Before one huddle I sent an email with my prayer for them expressing all dimensions of the Lord’s Prayer.  During the huddle, we discussed how we learned to pray.  Consistently the response was from listening to mother, father, and teachers.  Others had no strong models.  One said that he had never heard his parents pray.  Some learned from the ACTS prayer (Adoration, Confession, Thanksgiving, and Supplication — http://www.prayerguide.org.uk/actsmodel.htm).   It became apparent that prayer was something learned, or not adequately learned, by imitation.

The Divine Connection

We also discussed which parts of the Lord’s Prayer were naturally used when we pray and which were largely neglected. They observed that prayer for them (and for many of us) was a combination of Provision and Protection—of asking God for what we need and asking him to protect us.  We too often prayed as consumers rather than fellow participants with God in His mission.  We discerned that we frequently neglected prayer because of self-sufficiency, our lack of dependence on God.  We, therefore, committed ourselves to becoming God’s kingdom people willing to learn the fullness of prayer.During the first week we committed ourselves to fervently praying through all elements of the Lord’s Prayer, expanding our habits of prayer.

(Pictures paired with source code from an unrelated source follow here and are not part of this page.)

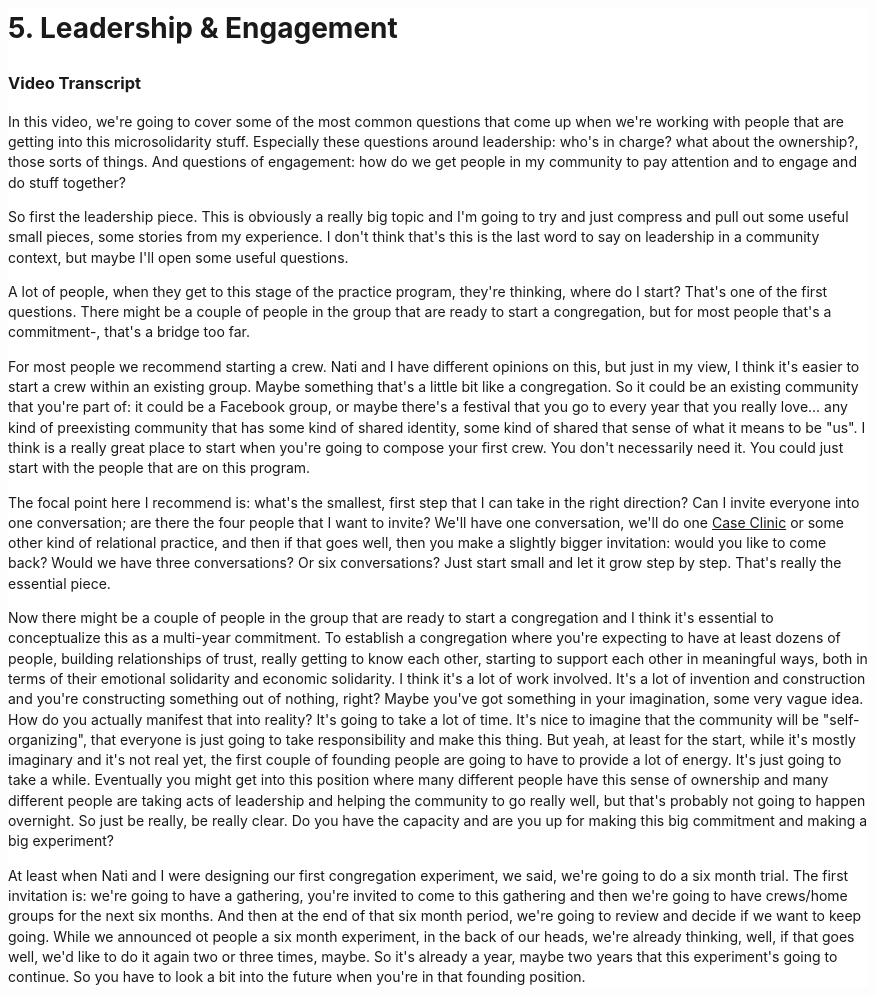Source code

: # 5. Leadership & Engagement

### Video Transcript

In this video, we're going to cover some of the most common questions that come up when we're working with people that are getting into this microsolidarity stuff. Especially these questions around leadership: who's in charge? what about the ownership?, those sorts of things. And questions of engagement: how do we get people in my community to pay attention and to engage and do stuff together?

So first the leadership piece. This is obviously a really big topic and I'm going to try and just compress and pull out some useful small pieces, some stories from my experience. I don't think that's this is the last word to say on leadership in a community context, but maybe I'll open some useful questions.

A lot of people, when they get to this stage of the practice program, they're thinking, where do I start? That's one of the first questions. There might be a couple of people in the group that are ready to start a congregation, but for most people that's a commitment-, that's a bridge too far.

For most people we recommend starting a crew. Nati and I have different opinions on this, but just in my view, I think it's easier to start a crew within an existing group. Maybe something that's a little bit like a congregation. So it could be an existing community that you're part of: it could be a Facebook group, or maybe there's a festival that you go to every year that you really love... any kind of preexisting community that has some kind of shared identity, some kind of shared that sense of what it means to be "us". I think is a really great place to start when you're going to compose your first crew. You don't necessarily need it. You could just start with the people that are on this program.

The focal point here I recommend is: what's the smallest, first step that I can take in the right direction? Can I invite everyone into one conversation; are there the four people that I want to invite? We'll have one conversation, we'll do one [Case Clinic](https://www.u-school.org/tools/case-clinic) or some other kind of relational practice, and then if that goes well, then you make a slightly bigger invitation: would you like to come back? Would we have three conversations? Or six conversations? Just start small and let it grow step by step. That's really the essential piece.

Now there might be a couple of people in the group that are ready to start a congregation and I think it's essential to conceptualize this as a multi-year commitment. To establish a congregation where you're expecting to have at least dozens of people, building relationships of trust, really getting to know each other, starting to support each other in meaningful ways, both in terms of their emotional solidarity and economic solidarity. I think it's a lot of work involved. It's a lot of invention and construction and you're constructing something out of nothing, right? Maybe you've got something in your imagination, some very vague idea. How do you actually manifest that into reality? It's going to take a lot of time. It's nice to imagine that the community will be "self-organizing", that everyone is just going to take responsibility and make this thing. But yeah, at least for the start, while it's mostly imaginary and it's not real yet, the first couple of founding people are going to have to provide a lot of energy. It's just going to take a while. Eventually you might get into this position where many different people have this sense of ownership and many different people are taking acts of leadership and helping the community to go really well, but that's probably not going to happen overnight. So just be really, be really clear. Do you have the capacity and are you up for making this big commitment and making a big experiment?

At least when Nati and I were designing our first congregation experiment, we said, we're going to do a six month trial. The first invitation is: we're going to have a gathering, you're invited to come to this gathering and then we're going to have crews/home groups for the next six months. And then at the end of that six month period, we're going to review and decide if we want to keep going. While we announced ot people a six month experiment, in the back of our heads, we're already thinking, well, if that goes well, we'd like to do it again two or three times, maybe. So it's already a year, maybe two years that this experiment's going to continue. So you have to look a bit into the future when you're in that founding position.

During the second week, we focused on praying through one element of the Lord’s Prayer each day.

During each of these huddles I prayed through the Lord’s Prayer on their behalf.

God is teaching us—evangelists, elders, leaders—to pray!!

Gailyn Van Rheenen

Facilitator of Church Planting and Renewal

Mission Alive

3 thoughts on “Learning to Pray

  1. Gailyn is spot on. There is a freshness and depth that praying Jesus’ model prayer brings to one’s prayer life. As each element is prayed – not necessarily word for word – there is a sense that we’re touching on the most important facets of our lives with God. While we do pray, “give us…,” we are also praying, “Your kingdom/reign come…on earth as it is in heaven.” Intimacy, praise, submission, dependency, relationships and so much more is where praying Jesus’ way will take you. The two weeks of focus on the elements of Jesus’ prayer was a wonderful reminder that prayer is like bread and water – we cannot be without it.

    • I forgot to say, “Thank you, Gailyn, for your leadership and care for both our Huddle group and the Boerne church of Christ.”

  2. Good thoughts, Gailyn and Randy. I certainly agree that “prayer is like bread and water.” Through it God sustains us in our deepest lows and gives us perspective at the heights.